Publishers have tried fishing the micro-transactions waters for a while now, but this time it has gone too far. These stores defeat the very root of survival horror, a dying genre. And sadly, the end could be nearer than we think.
My most distinct memory of any Dead Space game is hearing a good friend shriek over Xbox Live just at the twitch of a broken light. Even though she’s naturally jumpy, her experience is reflective of many others playing through Visceral’s sci-fi series. Early Dead Space games were defined by two aspects: the many frightening and gory ways Isaac Clarke could get torn apart, and the series’ nuances deviating from traditional survival horror.
But monetization has started to pollute the genre landscape, where publishers test the limits of player tolerance of slight micro-transaction options. For one, the ability to purchase powerful weapons early, eradicating the term “survival horror”. A genre that relies on low ammo, weapon scavenging and tense scenarios is easy when you can blast away enemies rendering Isaac untouchable.
In free-to-play games, micro-transactions are plausible and even expected. It’s how these titles receive their funding to continue existing. A game you pay a hefty cost for upfront is where things get cloudy, and in that the only reason to include an in-game store is to let consumers who don’t have the time handy to complete a 10 to 20 hour experience have their fun.
Fairly, the in-game store for Dead Space 3 is optional. Components to build weaponry are collected through the campaign, through Isaac or by scavenger bots, at least according to that Eurogamer article. How a survival horror should be played. However, just because the option is there, it doesn’t make it right or plausible.
An in-game store and purchasing weapons early undermines the many ideas of survival horror: the eerie strangeness and direness of many situations; that uncertain feeling of what lies around the corner; scavenging for ammo and other supplies; restarting after checkpoints to figure out the best course of action. The genre overall relies on how vulnerable a protagonist is, thus consequently a player’s emotional state, but that feeling is gone when the player has a shiny, Necromorph-massacring weapon.
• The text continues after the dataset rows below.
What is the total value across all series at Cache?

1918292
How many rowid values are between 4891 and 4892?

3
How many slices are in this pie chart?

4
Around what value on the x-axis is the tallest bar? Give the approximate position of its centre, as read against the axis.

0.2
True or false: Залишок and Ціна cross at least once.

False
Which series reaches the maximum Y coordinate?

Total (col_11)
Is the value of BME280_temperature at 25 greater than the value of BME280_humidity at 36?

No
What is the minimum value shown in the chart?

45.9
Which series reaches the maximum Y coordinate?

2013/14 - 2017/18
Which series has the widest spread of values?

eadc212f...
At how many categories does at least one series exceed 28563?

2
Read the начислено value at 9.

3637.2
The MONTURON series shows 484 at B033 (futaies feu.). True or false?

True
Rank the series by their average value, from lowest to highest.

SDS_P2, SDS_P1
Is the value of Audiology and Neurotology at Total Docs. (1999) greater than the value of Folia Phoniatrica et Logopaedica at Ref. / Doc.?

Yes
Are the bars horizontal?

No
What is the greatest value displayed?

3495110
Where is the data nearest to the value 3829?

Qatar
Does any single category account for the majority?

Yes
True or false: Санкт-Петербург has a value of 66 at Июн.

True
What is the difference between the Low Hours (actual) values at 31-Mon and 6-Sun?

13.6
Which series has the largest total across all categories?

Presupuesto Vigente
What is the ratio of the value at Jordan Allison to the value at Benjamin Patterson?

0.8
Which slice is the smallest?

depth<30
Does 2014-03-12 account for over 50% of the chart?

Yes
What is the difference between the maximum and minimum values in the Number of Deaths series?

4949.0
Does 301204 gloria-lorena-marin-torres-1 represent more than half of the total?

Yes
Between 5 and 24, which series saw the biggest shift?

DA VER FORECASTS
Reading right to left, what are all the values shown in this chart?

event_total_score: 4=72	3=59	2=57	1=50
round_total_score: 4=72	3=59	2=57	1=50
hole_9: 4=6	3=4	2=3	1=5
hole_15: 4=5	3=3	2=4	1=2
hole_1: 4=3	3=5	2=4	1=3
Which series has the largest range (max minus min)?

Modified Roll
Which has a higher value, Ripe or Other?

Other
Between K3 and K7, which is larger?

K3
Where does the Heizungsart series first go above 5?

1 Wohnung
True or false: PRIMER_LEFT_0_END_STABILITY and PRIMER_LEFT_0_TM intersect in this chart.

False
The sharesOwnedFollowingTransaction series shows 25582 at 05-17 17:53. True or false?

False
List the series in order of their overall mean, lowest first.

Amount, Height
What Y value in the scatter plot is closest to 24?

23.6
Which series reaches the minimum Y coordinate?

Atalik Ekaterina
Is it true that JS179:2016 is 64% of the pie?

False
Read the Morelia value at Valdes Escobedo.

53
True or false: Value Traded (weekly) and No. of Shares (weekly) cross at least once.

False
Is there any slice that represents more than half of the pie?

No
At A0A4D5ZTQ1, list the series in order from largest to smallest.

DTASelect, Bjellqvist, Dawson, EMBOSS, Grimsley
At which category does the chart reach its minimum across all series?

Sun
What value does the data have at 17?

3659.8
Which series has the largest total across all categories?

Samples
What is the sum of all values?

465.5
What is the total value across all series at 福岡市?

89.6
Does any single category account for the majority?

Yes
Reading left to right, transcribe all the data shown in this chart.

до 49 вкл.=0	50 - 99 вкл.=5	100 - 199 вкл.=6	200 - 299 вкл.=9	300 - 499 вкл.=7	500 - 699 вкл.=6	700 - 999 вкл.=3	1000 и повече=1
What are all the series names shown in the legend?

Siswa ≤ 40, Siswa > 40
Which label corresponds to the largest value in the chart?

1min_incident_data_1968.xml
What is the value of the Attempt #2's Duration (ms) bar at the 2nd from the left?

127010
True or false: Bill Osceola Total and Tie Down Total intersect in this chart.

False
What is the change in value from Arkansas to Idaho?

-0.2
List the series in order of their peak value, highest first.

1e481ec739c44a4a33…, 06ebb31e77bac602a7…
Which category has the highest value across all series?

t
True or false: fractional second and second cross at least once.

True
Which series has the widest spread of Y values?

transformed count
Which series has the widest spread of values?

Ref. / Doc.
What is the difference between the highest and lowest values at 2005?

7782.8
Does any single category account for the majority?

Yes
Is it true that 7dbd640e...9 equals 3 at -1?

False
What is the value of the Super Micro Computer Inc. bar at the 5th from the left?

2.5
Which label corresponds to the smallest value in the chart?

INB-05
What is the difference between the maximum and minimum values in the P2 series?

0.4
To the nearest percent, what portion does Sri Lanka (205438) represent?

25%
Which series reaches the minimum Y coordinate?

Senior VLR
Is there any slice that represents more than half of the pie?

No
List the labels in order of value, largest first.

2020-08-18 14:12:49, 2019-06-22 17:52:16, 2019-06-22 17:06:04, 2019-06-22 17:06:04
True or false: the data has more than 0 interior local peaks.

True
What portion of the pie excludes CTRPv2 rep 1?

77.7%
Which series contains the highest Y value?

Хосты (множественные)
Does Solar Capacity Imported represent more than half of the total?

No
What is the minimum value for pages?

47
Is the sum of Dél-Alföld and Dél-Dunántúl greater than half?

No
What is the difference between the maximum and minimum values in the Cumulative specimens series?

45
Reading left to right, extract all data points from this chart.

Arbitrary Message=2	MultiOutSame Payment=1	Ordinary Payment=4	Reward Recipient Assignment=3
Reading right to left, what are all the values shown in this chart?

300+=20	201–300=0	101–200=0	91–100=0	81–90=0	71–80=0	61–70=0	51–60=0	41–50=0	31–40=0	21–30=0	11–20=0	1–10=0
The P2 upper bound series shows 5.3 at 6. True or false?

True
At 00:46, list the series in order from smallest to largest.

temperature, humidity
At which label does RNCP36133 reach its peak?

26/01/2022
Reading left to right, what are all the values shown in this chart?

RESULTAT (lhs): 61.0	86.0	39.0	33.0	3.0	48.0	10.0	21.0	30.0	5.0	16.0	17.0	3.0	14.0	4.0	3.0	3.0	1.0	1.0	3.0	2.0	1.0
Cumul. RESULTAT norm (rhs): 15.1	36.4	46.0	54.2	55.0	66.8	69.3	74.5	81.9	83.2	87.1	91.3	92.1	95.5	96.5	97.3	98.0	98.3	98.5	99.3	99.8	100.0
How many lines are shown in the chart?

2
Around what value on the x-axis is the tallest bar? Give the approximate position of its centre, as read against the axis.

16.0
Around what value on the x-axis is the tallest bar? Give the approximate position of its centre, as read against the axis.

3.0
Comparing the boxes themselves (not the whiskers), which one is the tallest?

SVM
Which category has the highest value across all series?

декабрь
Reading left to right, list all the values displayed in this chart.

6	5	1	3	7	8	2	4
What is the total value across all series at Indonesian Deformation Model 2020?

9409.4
The character and player must be weary to the reality of the situation, that death (and in Dead Space a gory end) could come at any second. A new weapon, however, provides the player with a boosted sense of confidence. Necromorph slaying becomes easier, not tougher, and turns Dead Space 3 into another generic sci-fi shooter instead of part of a dying breed.
I haven’t tried Dead Space 3 nor do I plan on buying it on release. Not out of protest or some other slimy reason either. But I can confidently state one fact: publishers are lopping off the limbs of survival horror, and with micro-transactions now invading every genre, it’s only a matter of time before the good old days of Resident Evil and Alone in the Dark are left to history.